Sebagai contohnya adalah beberapa rumah produksi musik yang menjadi pabrik musik mengurangi omzet produksi atau bahkan ada yang gulung tikar. Sekitar tahun 2000 an masih banyak rumah produksi musik yang beriklan di televisi dan berbagai media iklan yang menawarkan album buatan mereka bersama dengan artis idaman, akan tetapi sekarang ini hal tersebut menjadi aneh dilakukan karena mungkin mereka berpikir bahwa pasar yang akan dituju kedepan nya belum jelas. Kondisi saat ini tentang musik mirip dengan dunia film Indonesia pada dekade 90 an, mati suri.

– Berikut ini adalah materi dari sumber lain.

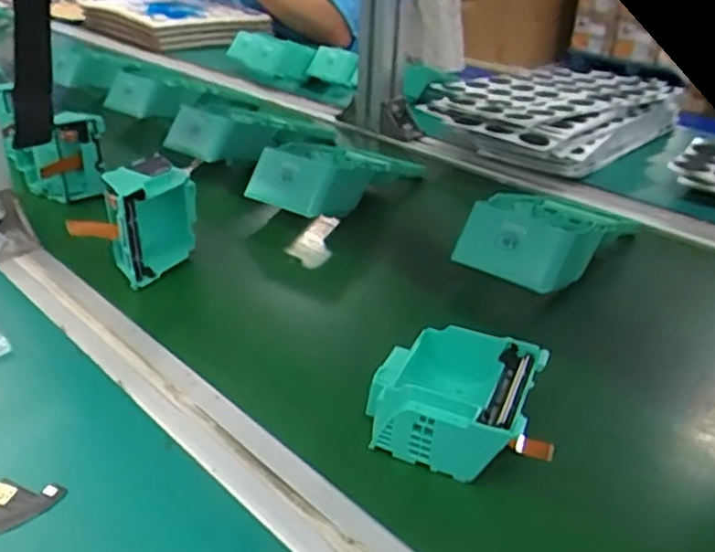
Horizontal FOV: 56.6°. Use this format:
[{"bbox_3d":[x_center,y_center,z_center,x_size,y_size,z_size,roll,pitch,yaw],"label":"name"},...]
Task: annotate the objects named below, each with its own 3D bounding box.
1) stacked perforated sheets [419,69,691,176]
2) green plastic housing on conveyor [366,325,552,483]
[{"bbox_3d":[0.226,-0.201,0.790,0.205,0.050,0.325,27,38,34],"label":"stacked perforated sheets"},{"bbox_3d":[0.053,0.066,0.343,0.090,0.043,0.080,14,33,19],"label":"green plastic housing on conveyor"}]

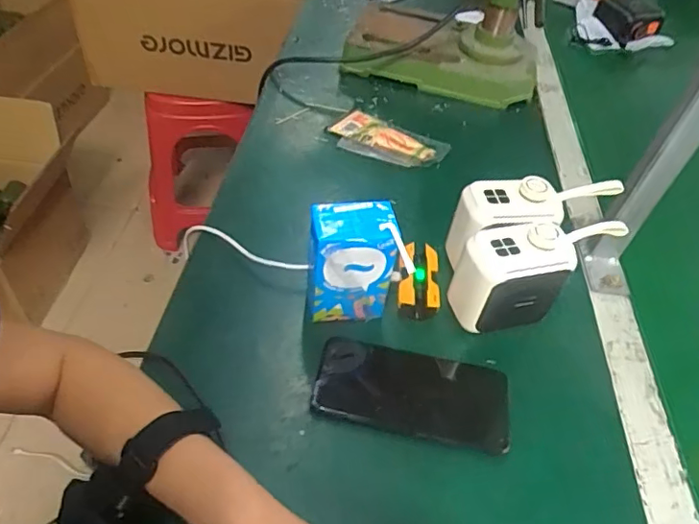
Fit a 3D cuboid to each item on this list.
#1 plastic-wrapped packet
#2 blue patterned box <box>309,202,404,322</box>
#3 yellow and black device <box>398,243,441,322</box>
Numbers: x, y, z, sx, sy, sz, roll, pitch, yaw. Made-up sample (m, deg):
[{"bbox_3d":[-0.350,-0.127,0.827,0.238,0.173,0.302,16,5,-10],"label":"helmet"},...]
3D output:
[{"bbox_3d":[0.048,-0.153,0.679,0.145,0.011,0.077,23,50,12],"label":"plastic-wrapped packet"},{"bbox_3d":[0.001,0.004,0.456,0.074,0.109,0.044,-2,48,-9],"label":"blue patterned box"},{"bbox_3d":[0.065,0.017,0.509,0.039,0.022,0.078,5,47,-3],"label":"yellow and black device"}]

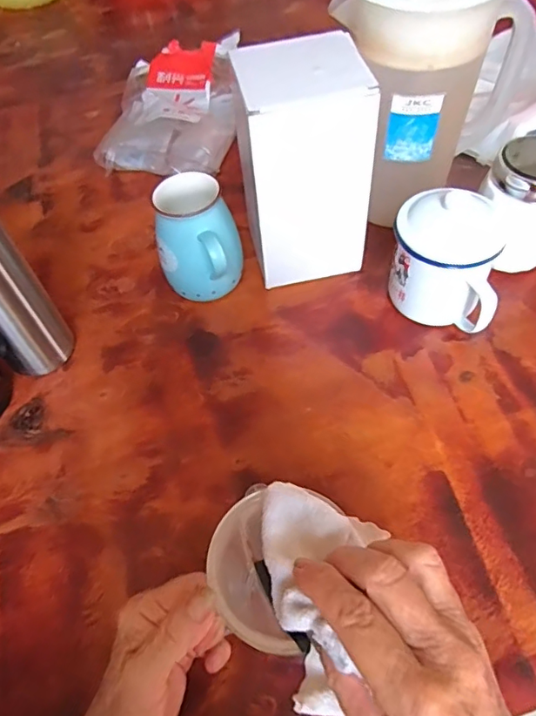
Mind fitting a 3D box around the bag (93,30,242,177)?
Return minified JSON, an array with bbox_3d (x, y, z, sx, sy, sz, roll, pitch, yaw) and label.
[{"bbox_3d":[-0.122,-0.337,0.719,0.173,0.066,0.261,0,54,6],"label":"bag"}]

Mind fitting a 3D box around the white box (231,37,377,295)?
[{"bbox_3d":[0.034,-0.171,0.504,0.103,0.207,0.085,-12,56,-3],"label":"white box"}]

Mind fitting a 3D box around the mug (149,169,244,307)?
[{"bbox_3d":[-0.065,-0.110,0.520,0.082,0.119,0.071,16,59,15],"label":"mug"}]

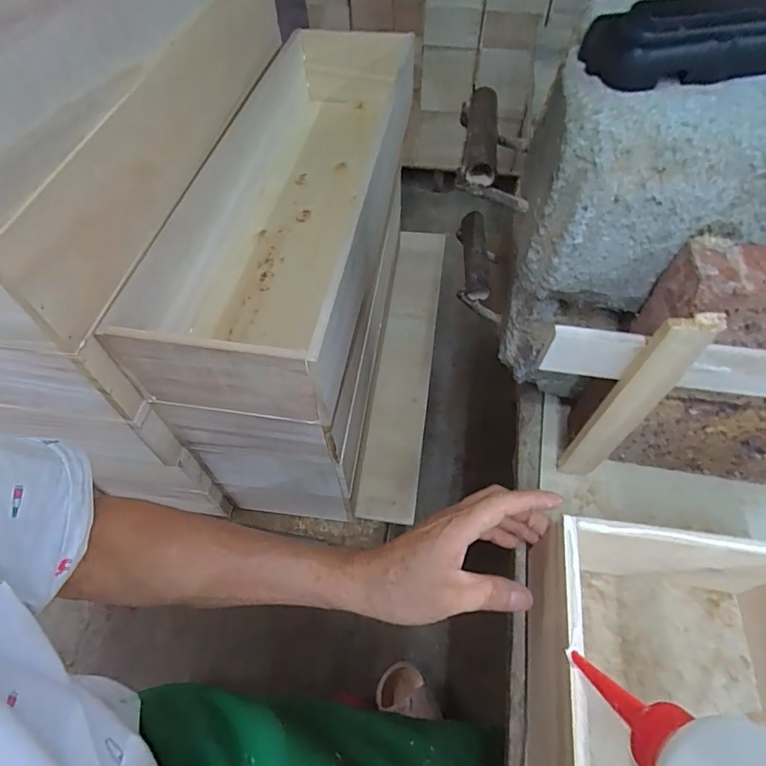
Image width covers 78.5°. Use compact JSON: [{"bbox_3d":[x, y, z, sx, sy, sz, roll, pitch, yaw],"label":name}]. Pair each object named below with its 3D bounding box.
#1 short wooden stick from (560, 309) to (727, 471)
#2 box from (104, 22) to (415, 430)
[{"bbox_3d":[0.165,0.025,0.329,0.031,0.203,0.009,5,56,4],"label":"short wooden stick"},{"bbox_3d":[-0.085,-0.220,0.518,0.171,0.100,0.550,7,56,5],"label":"box"}]

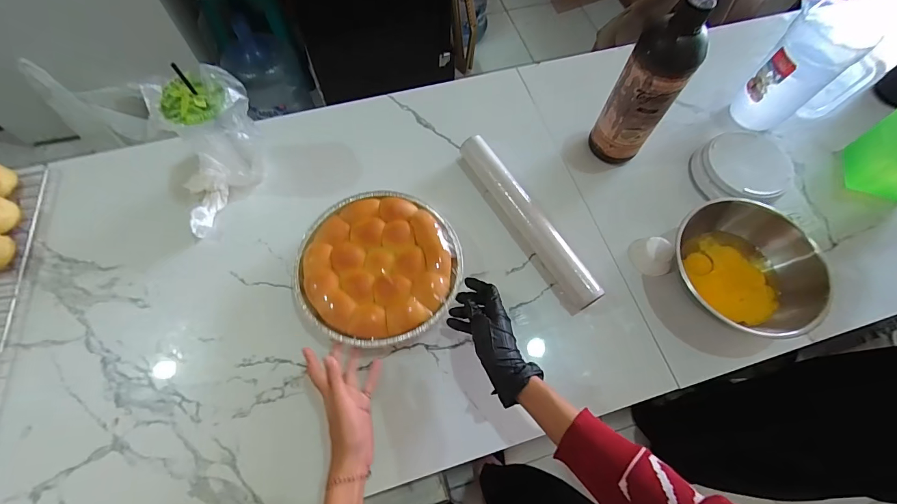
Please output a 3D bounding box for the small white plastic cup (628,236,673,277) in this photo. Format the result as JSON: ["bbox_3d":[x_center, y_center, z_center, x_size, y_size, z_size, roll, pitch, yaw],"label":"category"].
[{"bbox_3d":[0.301,0.006,0.570,0.053,0.032,0.051,1,67,-2],"label":"small white plastic cup"}]

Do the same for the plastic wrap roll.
[{"bbox_3d":[0.115,-0.051,0.580,0.036,0.045,0.306,-30,71,-13],"label":"plastic wrap roll"}]

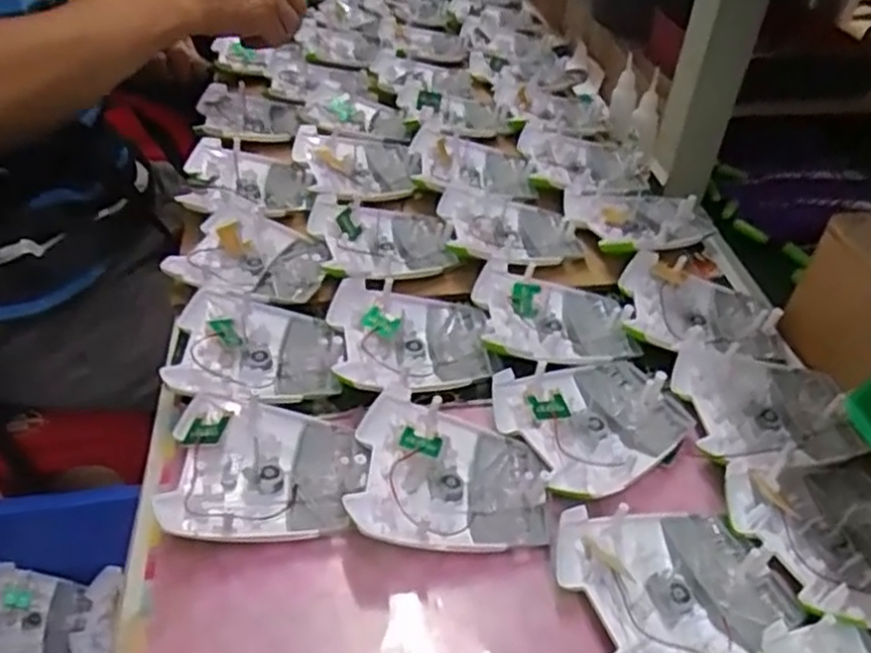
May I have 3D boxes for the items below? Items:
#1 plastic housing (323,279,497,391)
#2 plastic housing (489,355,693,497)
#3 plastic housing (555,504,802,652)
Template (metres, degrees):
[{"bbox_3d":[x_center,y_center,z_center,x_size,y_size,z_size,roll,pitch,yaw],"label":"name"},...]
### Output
[{"bbox_3d":[-0.016,0.011,0.505,0.103,0.026,0.104,-4,41,-8],"label":"plastic housing"},{"bbox_3d":[0.099,0.056,0.459,0.108,0.018,0.093,-18,45,-22],"label":"plastic housing"},{"bbox_3d":[0.120,0.129,0.375,0.104,0.022,0.095,-14,43,-18],"label":"plastic housing"}]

Solusi yang ditawarkan untuk mengatasi hal tersebut saya rasa belum mencapai titik yang menggembirakan. Pemerintahan Presiden Joko Widodo membentuk Badan Ekonomi Kreatif, salah satu bidang yang menjadi konsentrasi nya adalah di bidang musik. Akan tetapi sampai saat ini gebrakkan nya menurut saya belum menggembirakan secara signifikan dalam bidang musik, karena dunia musik di tanah air masih lesu. Badan tersebut diisi oleh orang-orang yang dekat sekali dengan dunia keartisan, akan tetapi mereka masih seperti kebingungan mencari formulasi tepat untuk menyelesaikan masalah dibidang dunia musik tanah air.
2. Partai Politik Tidak Ingin Kehilangan Suara Dari Pemilih Milenial
Jika dibedakan dari sisi yang melatarbelakangi mengapa pemilih memilih maka saya akan membagi menjadi dua, pertama adalah pemilih yang memang karena kebutuhan ideologi dan yang kedua adalah pemilih yang masih berubah karena beberapa faktor. Untuk pemilih yang pertama maka Saya akan mengatakan bahwa pemilih karena faktor ideologi akan menentukan pilihannya pada pemilu secara rasional berdasar tujuan partai karena kesamaan visi misi tentang gambaran masyarakat yang diinginkan jika partai yang diusung menang. Sedangkan untuk pemilih yang kedua adalah pemilih yang akan menentukan pilihan berdasarkan feeling dan situasi. Kebanyakan pemilih model ini tidak begitu peduli dengan keadaan negara secara keseluruhan. Bisa jadi karena faktor pergaulan yang mengharuskan mereka untuk tidak terlibat dalam dunia politik secara intensif. Pemilih milenial biasanya adalah orang muda yang sedang belajar tentang kondisi sosial ekonomi masyarakat negara. Kebanyakan pemilih milenial adalah pemilih yang sudah melek teknologi informasi dan sekaligus mereka adalah orang yang terlibat aktif didalamnya adalah sebagai media mencari hiburan semata, seperti media sosial, mendengarkan musik, menonton film, dan hanya sekedar mencari hiburan yang lainnya.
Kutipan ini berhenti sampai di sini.